**DATA SUPPLIED**
§ §

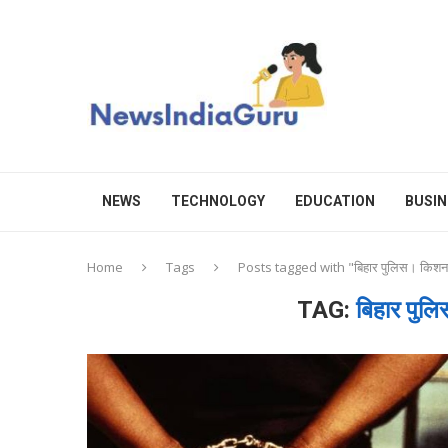
NEWS
TECHNOLOGY
EDUCATION
BUSIN
Home
Tags
Posts tagged with "बिहार पुलिस। किशन
TAG:
बिहार पु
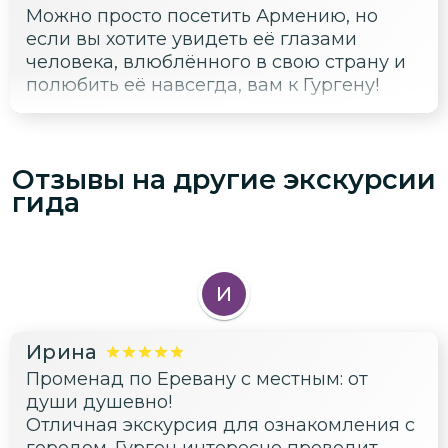
Можно просто посетить Армению, но
искренен) у нас есть список
если вы хотите увидеть её глазами
неохваченных мест и маршрутов ,
человека, влюблённого в свою страну и
которые невозможно было посетить в
полюбить её навсегда, вам к Гургену!
столь короткий срок , а так же мечта
вновь посетить Армению летом !🤗до
новых встреч!!!!!
Отзывы на другие экскурсии
гида
И
Ирина
Променад по Еревану с местным: от
души душевно!
Отличная экскурсия для ознакомления с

§ §

**WHAT THIS TASK INVOLVES**
Retype the text read from every item above, keeping each line identical to the original. Leave the pictures out of your answer.

**TASK RESPONSE**
NEWS
TECHNOLOGY
EDUCATION
BUSIN
Home
Tags
Posts tagged with "बिहार पुलिस। किशन
TAG:
बिहार पु
Можно просто посетить Армению, но
искренен) у нас есть список
если вы хотите увидеть её глазами
неохваченных мест и маршрутов ,
человека, влюблённого в свою страну и
которые невозможно было посетить в
полюбить её навсегда, вам к Гургену!
столь короткий срок , а так же мечта
вновь посетить Армению летом !🤗до
новых встреч!!!!!
Отзывы на другие экскурсии
гида
И
Ирина
Променад по Еревану с местным: от
души душевно!
Отличная экскурсия для ознакомления с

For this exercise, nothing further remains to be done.